[Records excerpted from a collection]
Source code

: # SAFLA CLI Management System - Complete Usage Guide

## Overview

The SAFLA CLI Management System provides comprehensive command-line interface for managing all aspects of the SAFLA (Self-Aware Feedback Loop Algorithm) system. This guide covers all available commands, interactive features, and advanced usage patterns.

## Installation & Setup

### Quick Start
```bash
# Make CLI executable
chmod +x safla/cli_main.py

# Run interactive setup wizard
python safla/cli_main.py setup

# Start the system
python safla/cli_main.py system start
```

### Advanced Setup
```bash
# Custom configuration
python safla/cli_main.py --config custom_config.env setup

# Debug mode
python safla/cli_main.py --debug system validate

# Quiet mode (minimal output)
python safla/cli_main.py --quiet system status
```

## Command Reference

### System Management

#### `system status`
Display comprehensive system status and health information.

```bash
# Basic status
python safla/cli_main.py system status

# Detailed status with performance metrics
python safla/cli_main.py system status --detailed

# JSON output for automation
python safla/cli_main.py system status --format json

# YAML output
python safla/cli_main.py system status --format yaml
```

WORK ITEM:
Each line of the entries above that contains "Management" is to be copied.

EXPECTED ANSWER:
: # SAFLA CLI Management System - Complete Usage Guide
The SAFLA CLI Management System provides comprehensive command-line interface for managing all aspects of the SAFLA (Self-Aware Feedback Loop Algorithm) system. This guide covers all available commands, interactive features, and advanced usage patterns.
### System Management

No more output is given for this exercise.